Recorded data:
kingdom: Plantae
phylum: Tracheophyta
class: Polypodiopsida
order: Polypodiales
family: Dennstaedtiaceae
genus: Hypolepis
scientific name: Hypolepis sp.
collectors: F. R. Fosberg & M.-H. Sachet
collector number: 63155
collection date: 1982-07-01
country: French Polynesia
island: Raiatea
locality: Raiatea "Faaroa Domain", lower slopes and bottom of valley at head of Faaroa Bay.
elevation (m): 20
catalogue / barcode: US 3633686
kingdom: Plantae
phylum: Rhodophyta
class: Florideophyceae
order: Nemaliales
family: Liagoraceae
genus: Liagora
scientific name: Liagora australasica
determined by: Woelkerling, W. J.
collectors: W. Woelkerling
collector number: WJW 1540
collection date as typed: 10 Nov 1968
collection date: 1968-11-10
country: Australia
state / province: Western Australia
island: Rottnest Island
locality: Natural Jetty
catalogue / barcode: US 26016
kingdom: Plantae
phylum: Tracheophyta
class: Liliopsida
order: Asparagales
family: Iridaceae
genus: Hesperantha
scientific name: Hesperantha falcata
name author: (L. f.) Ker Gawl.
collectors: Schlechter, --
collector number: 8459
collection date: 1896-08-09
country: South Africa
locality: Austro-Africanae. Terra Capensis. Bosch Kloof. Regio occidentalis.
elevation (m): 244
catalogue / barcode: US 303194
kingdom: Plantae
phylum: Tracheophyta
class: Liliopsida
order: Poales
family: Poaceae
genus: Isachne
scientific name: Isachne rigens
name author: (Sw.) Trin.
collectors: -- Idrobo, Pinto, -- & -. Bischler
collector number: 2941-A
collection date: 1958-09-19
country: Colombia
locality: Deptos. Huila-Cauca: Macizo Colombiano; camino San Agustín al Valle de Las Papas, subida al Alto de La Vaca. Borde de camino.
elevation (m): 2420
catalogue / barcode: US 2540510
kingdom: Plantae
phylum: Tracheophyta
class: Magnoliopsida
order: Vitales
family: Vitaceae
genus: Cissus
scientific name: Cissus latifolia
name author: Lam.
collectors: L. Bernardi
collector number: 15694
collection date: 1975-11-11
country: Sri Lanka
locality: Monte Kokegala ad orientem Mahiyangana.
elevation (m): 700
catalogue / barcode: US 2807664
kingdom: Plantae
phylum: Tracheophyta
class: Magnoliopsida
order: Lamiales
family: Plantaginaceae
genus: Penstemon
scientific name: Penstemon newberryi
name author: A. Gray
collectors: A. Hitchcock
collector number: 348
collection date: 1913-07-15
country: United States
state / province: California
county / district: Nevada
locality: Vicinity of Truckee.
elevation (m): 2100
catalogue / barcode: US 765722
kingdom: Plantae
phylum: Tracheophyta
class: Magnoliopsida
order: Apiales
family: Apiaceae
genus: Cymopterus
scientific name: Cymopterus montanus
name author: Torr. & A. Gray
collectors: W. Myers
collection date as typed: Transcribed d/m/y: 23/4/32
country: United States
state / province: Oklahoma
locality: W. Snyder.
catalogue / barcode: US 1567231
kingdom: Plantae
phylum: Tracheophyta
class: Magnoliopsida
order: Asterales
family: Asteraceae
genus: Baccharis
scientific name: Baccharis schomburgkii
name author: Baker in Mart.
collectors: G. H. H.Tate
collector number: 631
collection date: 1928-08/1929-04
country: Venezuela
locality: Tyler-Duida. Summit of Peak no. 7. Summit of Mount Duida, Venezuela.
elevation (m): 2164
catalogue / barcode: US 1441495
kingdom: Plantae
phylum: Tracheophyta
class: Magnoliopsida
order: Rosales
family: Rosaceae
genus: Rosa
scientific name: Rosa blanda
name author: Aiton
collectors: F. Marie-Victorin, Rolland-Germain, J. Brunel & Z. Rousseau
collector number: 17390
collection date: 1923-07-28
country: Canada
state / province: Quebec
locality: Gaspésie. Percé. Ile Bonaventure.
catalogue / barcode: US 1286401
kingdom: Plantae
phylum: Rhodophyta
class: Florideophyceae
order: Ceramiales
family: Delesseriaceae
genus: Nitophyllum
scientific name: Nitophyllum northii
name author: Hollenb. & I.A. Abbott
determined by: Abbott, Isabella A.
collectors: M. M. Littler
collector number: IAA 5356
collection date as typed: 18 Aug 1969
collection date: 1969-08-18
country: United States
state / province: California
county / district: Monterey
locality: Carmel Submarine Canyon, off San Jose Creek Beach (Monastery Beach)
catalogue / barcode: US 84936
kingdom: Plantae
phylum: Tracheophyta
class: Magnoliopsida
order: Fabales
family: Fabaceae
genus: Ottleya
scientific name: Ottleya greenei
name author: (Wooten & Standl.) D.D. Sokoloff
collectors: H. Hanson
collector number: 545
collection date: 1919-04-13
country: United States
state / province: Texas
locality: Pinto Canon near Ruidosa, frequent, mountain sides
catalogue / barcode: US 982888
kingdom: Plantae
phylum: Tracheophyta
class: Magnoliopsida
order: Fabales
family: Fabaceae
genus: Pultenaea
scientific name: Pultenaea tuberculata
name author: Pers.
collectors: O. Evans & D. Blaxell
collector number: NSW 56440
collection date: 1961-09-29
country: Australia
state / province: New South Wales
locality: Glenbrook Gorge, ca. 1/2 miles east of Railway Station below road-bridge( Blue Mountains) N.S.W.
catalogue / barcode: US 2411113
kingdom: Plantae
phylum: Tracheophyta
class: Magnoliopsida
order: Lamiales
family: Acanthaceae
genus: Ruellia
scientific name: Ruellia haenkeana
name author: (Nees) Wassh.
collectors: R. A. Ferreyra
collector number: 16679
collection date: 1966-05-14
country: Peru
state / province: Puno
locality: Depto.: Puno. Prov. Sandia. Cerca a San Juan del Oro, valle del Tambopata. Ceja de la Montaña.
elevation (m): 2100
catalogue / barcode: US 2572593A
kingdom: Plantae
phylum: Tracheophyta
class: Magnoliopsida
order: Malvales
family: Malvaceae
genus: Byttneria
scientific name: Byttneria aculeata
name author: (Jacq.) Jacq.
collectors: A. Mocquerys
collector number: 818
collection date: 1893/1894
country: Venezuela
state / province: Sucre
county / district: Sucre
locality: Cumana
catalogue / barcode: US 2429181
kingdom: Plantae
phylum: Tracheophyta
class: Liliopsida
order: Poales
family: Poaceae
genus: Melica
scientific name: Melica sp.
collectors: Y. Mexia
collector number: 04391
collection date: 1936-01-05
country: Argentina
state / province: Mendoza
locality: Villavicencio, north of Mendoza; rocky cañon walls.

§ Your objective:
Please copy the records above word for word, starting at the beginning of the records and ending with the line that contains "of Faaroa Bay.".

§ Solved exercise:
kingdom: Plantae
phylum: Tracheophyta
class: Polypodiopsida
order: Polypodiales
family: Dennstaedtiaceae
genus: Hypolepis
scientific name: Hypolepis sp.
collectors: F. R. Fosberg & M.-H. Sachet
collector number: 63155
collection date: 1982-07-01
country: French Polynesia
island: Raiatea
locality: Raiatea "Faaroa Domain", lower slopes and bottom of valley at head of Faaroa Bay.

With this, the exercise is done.